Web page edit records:
- - - -
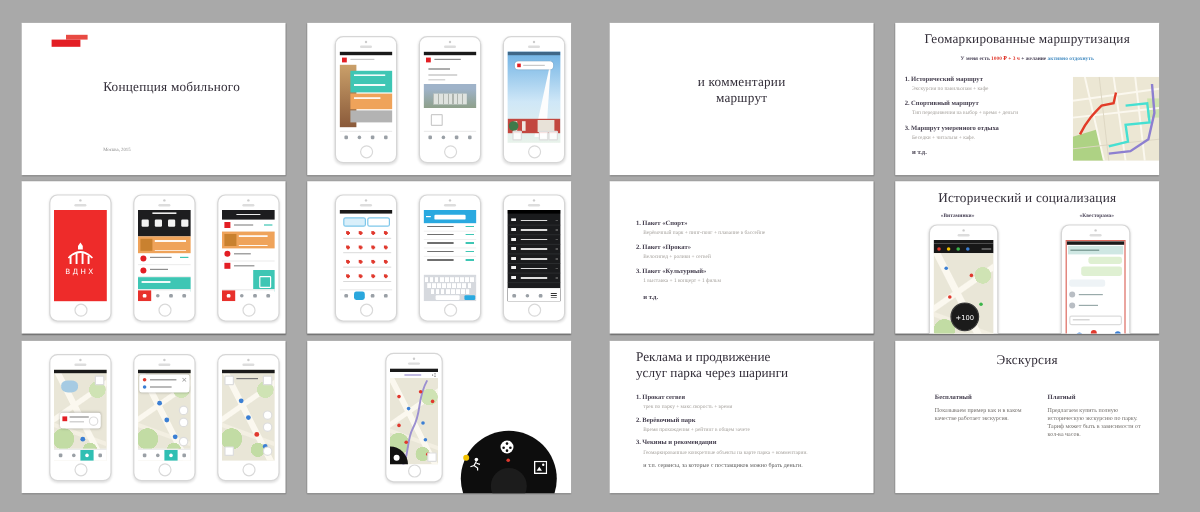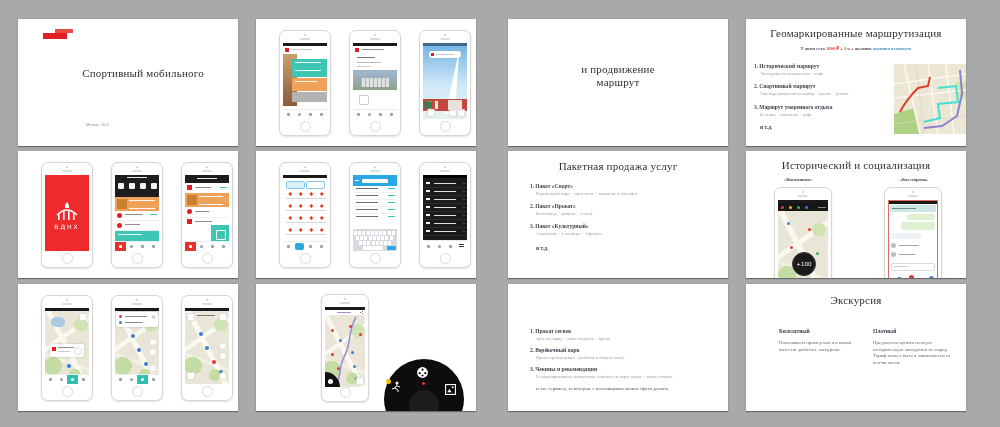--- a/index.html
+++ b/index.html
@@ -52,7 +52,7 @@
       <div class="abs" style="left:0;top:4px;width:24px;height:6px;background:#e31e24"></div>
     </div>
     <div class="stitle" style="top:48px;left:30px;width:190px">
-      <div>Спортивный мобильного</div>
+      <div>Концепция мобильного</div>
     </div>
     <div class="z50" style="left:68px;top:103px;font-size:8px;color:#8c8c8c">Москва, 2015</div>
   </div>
- - - -
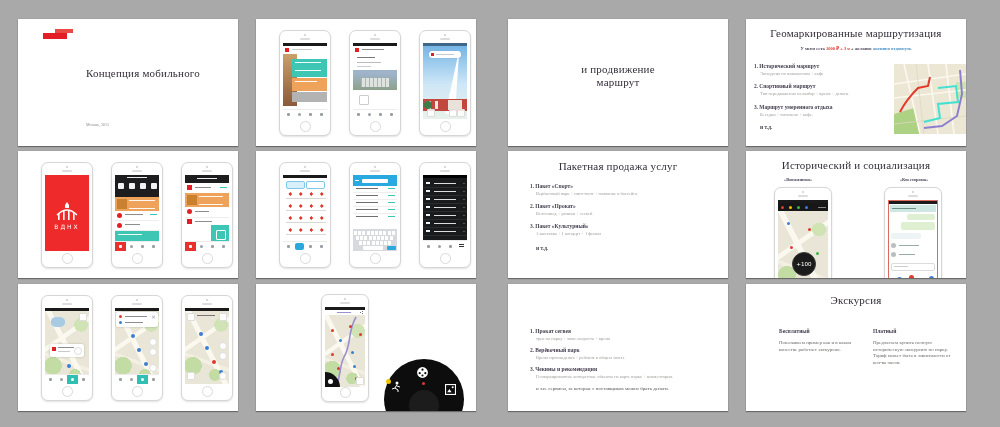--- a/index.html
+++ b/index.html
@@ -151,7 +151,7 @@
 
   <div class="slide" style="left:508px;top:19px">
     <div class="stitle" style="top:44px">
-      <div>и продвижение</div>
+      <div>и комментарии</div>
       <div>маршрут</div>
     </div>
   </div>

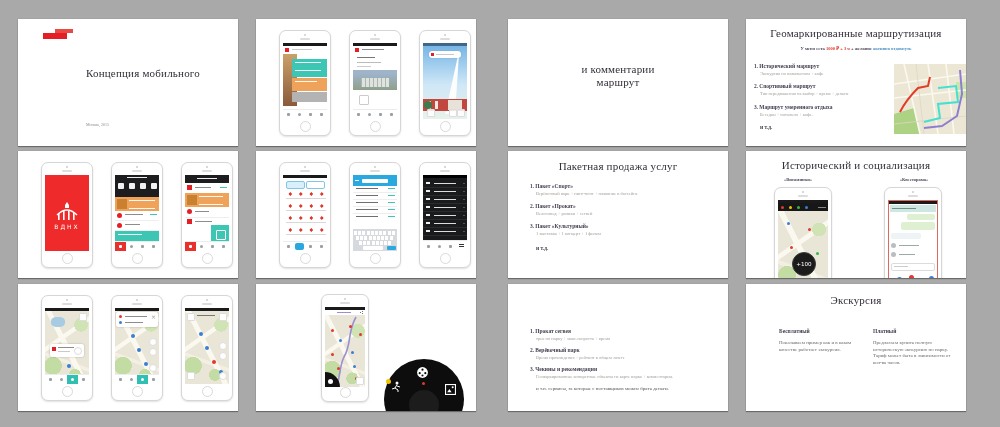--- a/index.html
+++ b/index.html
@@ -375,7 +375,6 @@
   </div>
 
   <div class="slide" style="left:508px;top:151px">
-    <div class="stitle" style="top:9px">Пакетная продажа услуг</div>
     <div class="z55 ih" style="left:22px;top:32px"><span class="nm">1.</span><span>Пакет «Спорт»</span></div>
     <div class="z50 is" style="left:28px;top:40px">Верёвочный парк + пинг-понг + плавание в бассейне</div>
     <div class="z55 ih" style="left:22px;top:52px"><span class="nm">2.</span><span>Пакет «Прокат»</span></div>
- - - -
> _Exercise instructions_
Please report the number of lines in the data that include "width", with no other words.

> _Solution to this task_
2